The Wall Street Journalpoints out that, on the same day David Mamet published his “Why I Am No Longer a Brain-Dead Liberal” piece in the Village Voice, another great playwright, Tom Stoppard, was publishing similar thoughts in the Times of London.
Stoppard, who comes from a family of Jewish emigres from Czechoslovakia, writes:
In 1968 I was living the good life with my first wife and first baby in our first house on the swell of my first play and was beginning to be noted by my peers as someone who was politically dubious.
… I was already conscious of a feeling in myself which detached me from the prevailing spirit of rebellion when bliss was it in that dawn to be alive but to be young was to be where it’s at.
The feeling I refer to was embarrassment. I was embarrassed by the slogans and postures of rebellion in a society which, in London as in Paris, had moved on since Wordsworth was young and which seemed to me to be the least worst system into which one might have been born – the open liberal democracy whose very essence was the toleration of dissent.

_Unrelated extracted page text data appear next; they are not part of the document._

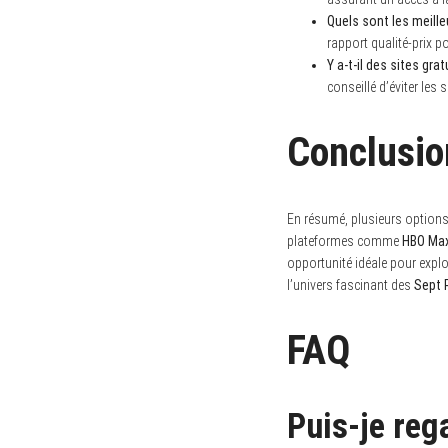
Quels sont les meill
rapport qualité-prix p
Y a-t-il des sites grat
conseillé d’éviter les
Conclusio
En résumé, plusieurs options
plateformes comme
HBO Ma
opportunité idéale pour explo
l’univers fascinant des
Sept
FAQ
Puis-je reg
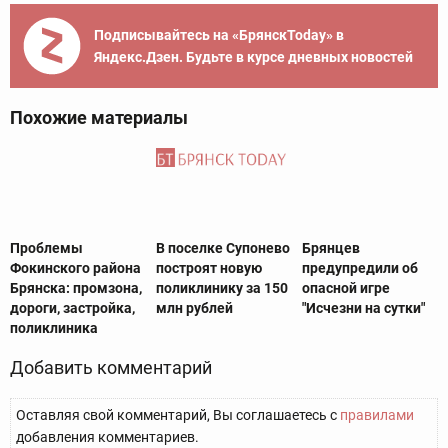
Подписывайтесь на «БрянскToday» в
Яндекс.Дзен. Будьте в курсе дневных новостей
Похожие материалы
Проблемы
В поселке Супонево
Брянцев
Фокинского района
построят новую
предупредили об
Брянска: промзона,
поликлинику за 150
опасной игре
дороги, застройка,
млн рублей
"Исчезни на сутки"
поликлиника
Добавить комментарий
Оставляя свой комментарий, Вы соглашаетесь с
правилами
добавления комментариев.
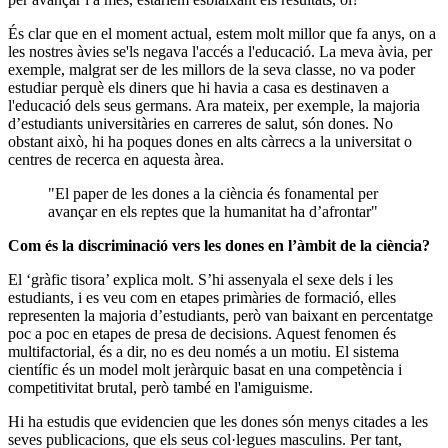
És clar que en el moment actual, estem molt millor que fa anys, on a
les nostres àvies se'ls negava l'accés a l'educació. La meva àvia, per
exemple, malgrat ser de les millors de la seva classe, no va poder
estudiar perquè els diners que hi havia a casa es destinaven a
l'educació dels seus germans. Ara mateix, per exemple, la majoria
d’estudiants universitàries en carreres de salut, són dones. No
obstant això, hi ha poques dones en alts càrrecs a la universitat o
centres de recerca en aquesta àrea.
"El paper de les dones a la ciència és fonamental per
avançar en els reptes que la humanitat ha d’afrontar"
Com és la discriminació vers les dones en l’àmbit de la ciència?
El ‘gràfic tisora’ explica molt. S’hi assenyala el sexe dels i les
estudiants, i es veu com en etapes primàries de formació, elles
representen la majoria d’estudiants, però van baixant en percentatge
poc a poc en etapes de presa de decisions. Aquest fenomen és
multifactorial, és a dir, no es deu només a un motiu. El sistema
científic és un model molt jeràrquic basat en una competència i
competitivitat brutal, però també en l'amiguisme.
Hi ha estudis que evidencien que les dones són menys citades a les
seves publicacions, que els seus col·legues masculins. Per tant,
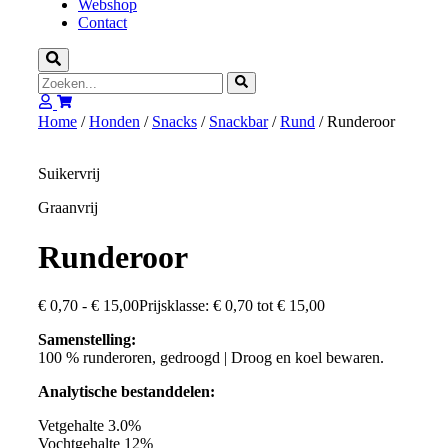
Webshop
Contact
Home
/
Honden
/
Snacks
/
Snackbar
/
Rund
/ Runderoor
Suikervrij
Graanvrij
Runderoor
€
0,70
-
€
15,00
Prijsklasse: € 0,70 tot € 15,00
Samenstelling:
100 % runderoren, gedroogd | Droog en koel bewaren.
Analytische bestanddelen:
Vetgehalte 3.0%
Vochtgehalte 12%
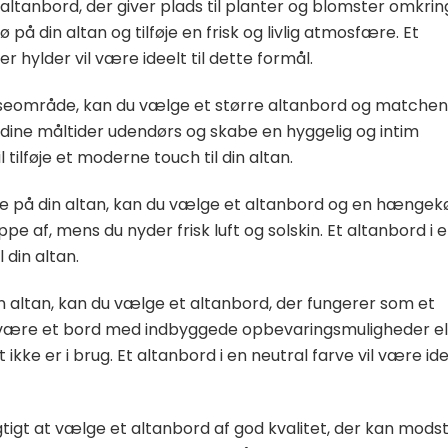
altanbord, der giver plads til planter og blomster omkrin
ø på din altan og tilføje en frisk og livlig atmosfære. Et
hylder vil være ideelt til dette formål.
piseområde, kan du vælge et større altanbord og matche
de dine måltider udendørs og skabe en hyggelig og intim
 tilføje et moderne touch til din altan.
e på din altan, kan du vælge et altanbord og en hængekø
appe af, mens du nyder frisk luft og solskin. Et altanbord i 
l din altan.
n altan, kan du vælge et altanbord, der fungerer som et
 være et bord med indbyggede opbevaringsmuligheder el
ikke er i brug. Et altanbord i en neutral farve vil være ide
igtigt at vælge et altanbord af god kvalitet, der kan mods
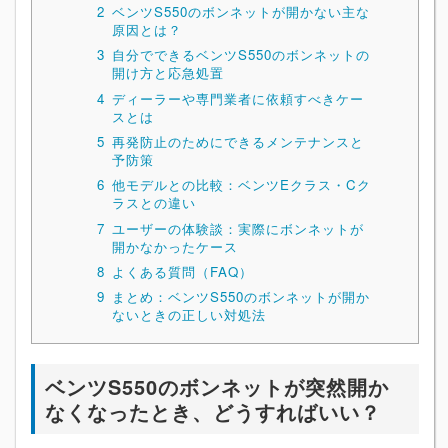
2
ベンツS550のボンネットが開かない主な
原因とは？
3
自分でできるベンツS550のボンネットの
開け方と応急処置
4
ディーラーや専門業者に依頼すべきケー
スとは
5
再発防止のためにできるメンテナンスと
予防策
6
他モデルとの比較：ベンツEクラス・Cク
ラスとの違い
7
ユーザーの体験談：実際にボンネットが
開かなかったケース
8
よくある質問（FAQ）
9
まとめ：ベンツS550のボンネットが開か
ないときの正しい対処法
ベンツS550のボンネットが突然開か
なくなったとき、どうすればいい？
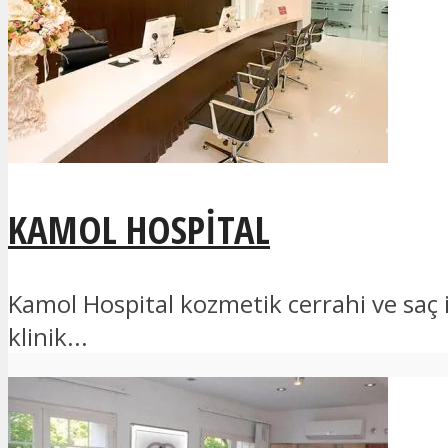
KAMOL HOSPITAL
Kamol Hospital kozmetik cerrahi ve saç
klinik...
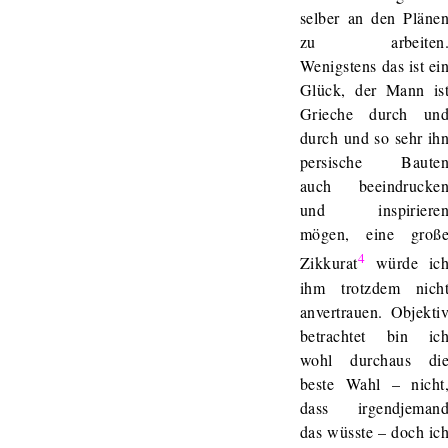
selber an den Pläne
zu arbeiten
Wenigstens das ist ei
Glück, der Mann is
Grieche durch un
durch und so sehr ih
persische Baute
auch beeindrucke
und inspiriere
mögen, eine groß
4
Zikkurat
würde ic
ihm trotzdem nich
anvertrauen. Objekti
betrachtet bin ic
wohl durchaus di
beste Wahl – nicht
dass irgendjeman
das wüsste – doch ic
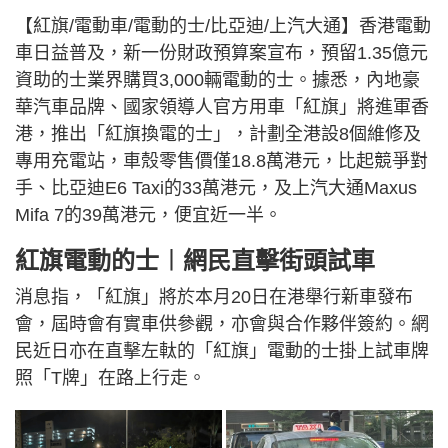
【紅旗/電動車/電動的士/比亞迪/上汽大通】香港電動
車日益普及，新一份財政預算案宣布，預留1.35億元
資助的士業界購買3,000輛電動的士。據悉，內地豪
華汽車品牌、國家領導人官方用車「紅旗」將進軍香
港，推出「紅旗換電的士」，計劃全港設8個維修及
專用充電站，車殼零售價僅18.8萬港元，比起競爭對
手、比亞迪E6 Taxi的33萬港元，及上汽大通Maxus
Mifa 7的39萬港元，便宜近一半。
紅旗電動的士︱網民直擊街頭試車
消息指，「紅旗」將於本月20日在港舉行新車發布
會，屆時會有實車供參觀，亦會與合作夥伴簽約。網
民近日亦在直擊左軚的「紅旗」電動的士掛上試車牌
照「T牌」在路上行走。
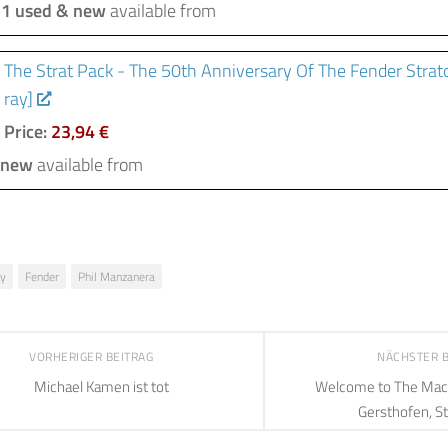
1 used & new
available from
The Strat Pack - The 50th Anniversary Of The Fender Strato
ray]
Price:
23,94 €
 new
available from
ty
Fender
Phil Manzanera
VORHERIGER BEITRAG
NÄCHSTER 
Michael Kamen ist tot
Welcome to The Mac
Gersthofen, St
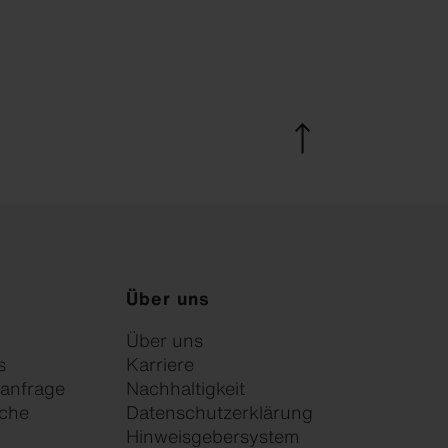
Über uns
Über uns
s
Karriere
anfrage
Nachhaltigkeit
che
Datenschutzerklärung
Hinweisgebersystem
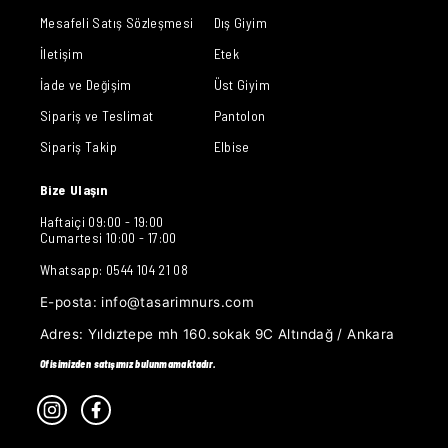
Mesafeli Satış Sözleşmesi
Dış Giyim
İletişim
Etek
İade ve Değişim
Üst Giyim
Sipariş ve Teslimat
Pantolon
Sipariş Takip
Elbise
Bize Ulaşın
Haftaiçi 09:00 - 19:00
Cumartesi 10:00 - 17:00
Whatsapp: 0544 104 21 08
E-posta:
info@tasarimnurs.com
Adres:
Yıldıztepe mh 160.sokak 9C Altındağ / Ankara
Ofisimizden satışımız bulunmamaktadır.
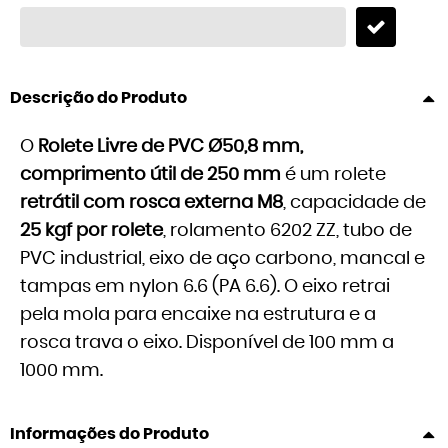
Descrição do Produto
O
Rolete Livre de PVC Ø50,8 mm,
comprimento útil de 250 mm
é um rolete
retrátil com rosca externa M8
, capacidade de
25 kgf por rolete
, rolamento 6202 ZZ, tubo de
PVC industrial, eixo de aço carbono, mancal e
tampas em nylon 6.6 (PA 6.6). O eixo retrai
pela mola para encaixe na estrutura e a
rosca trava o eixo. Disponível de 100 mm a
1000 mm.
Informações do Produto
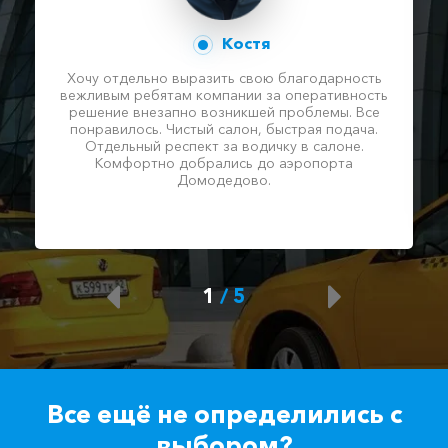
Костя
Хочу отдельно выразить свою благодарность
вежливым ребятам компании за оперативность
решение внезапно возникшей проблемы. Все
понравилось. Чистый салон, быстрая подача.
Отдельный респект за водичку в салоне.
Комфортно добрались до аэропорта
Домодедово.
1
/
5
Все ещё не определились с
выбором?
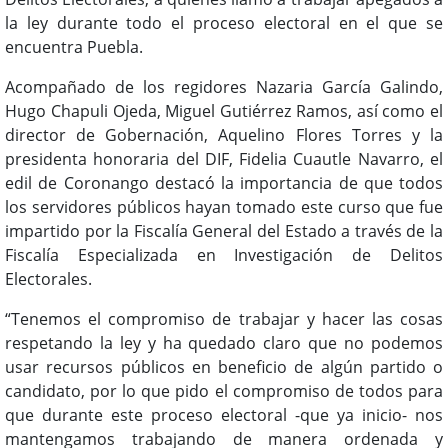
la ley durante todo el proceso electoral en el que se
encuentra Puebla.
Acompañado de los regidores Nazaria García Galindo,
Hugo Chapuli Ojeda, Miguel Gutiérrez Ramos, así como el
director de Gobernación, Aquelino Flores Torres y la
presidenta honoraria del DIF, Fidelia Cuautle Navarro, el
edil de Coronango destacó la importancia de que todos
los servidores públicos hayan tomado este curso que fue
impartido por la Fiscalía General del Estado a través de la
Fiscalía Especializada en Investigación de Delitos
Electorales.
“Tenemos el compromiso de trabajar y hacer las cosas
respetando la ley y ha quedado claro que no podemos
usar recursos públicos en beneficio de algún partido o
candidato, por lo que pido el compromiso de todos para
que durante este proceso electoral -que ya inicio- nos
mantengamos trabajando de manera ordenada y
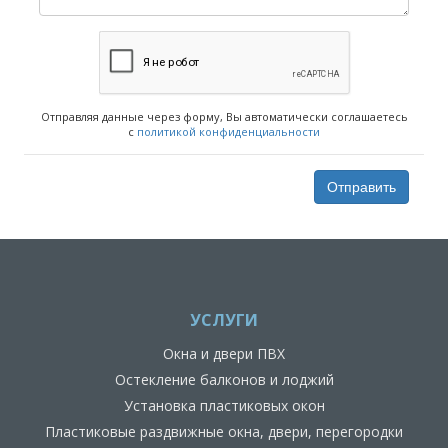
Отправляя данные через форму, Вы автоматически соглашаетесь
с
политикой конфиденциальности
Отправить
УСЛУГИ
Окна и двери ПВХ
Остекление балконов и лоджий
Установка пластиковых окон
Пластиковые раздвижные окна, двери, перегородки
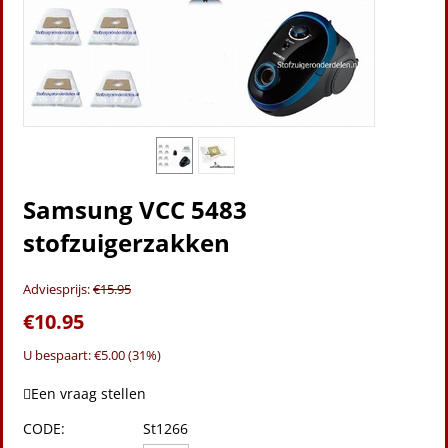
Samsung VCC 5483
stofzuigerzakken
Adviesprijs:
€
15.95
€
10.95
U bespaart: €
5.00
(
31
%)
Een vraag stellen
CODE:
St1266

I had not been born into it. You don’t need to be a qualified psychologist to work out that in England in 1968, 22 years after I arrived, I was much more disposed to champion my adoptive country than to find fault with it. For all I knew to the contrary, if my father had survived the war (he was killed in the Far East) he would have taken his family back to my birthplace in Czechoslovakia in 1946 and I would have grown up under the communist dictatorship which followed two years later.
“Embarrassment” is exactly right. Later in the column, he quotes himself quoting Alexander Herzen in The Coast of Utopia:
They invented personal liberty without having any theories about it. They value liberty because it’s liberty.
This is very old hat for conservatives, of course, the confusion of liberty with license and the rejection of flawed liberal societies for the utopian promises of totalitarian politics. But it’s remarkable to see these ideas getting such an airing from the likes of Mamet and Stoppard. In this dreary campaign season, wouldn’t it have been something to hear Barack Obama give a speech about liberty instead of a speech about the private insensitivity of his grandmother? Wouldn’t it have been something if Michelle Obama, who claimed to never have been proud of her country until her husband’s recent success, had instead written: “I was much more disposed to champion my country than to find fault with it”?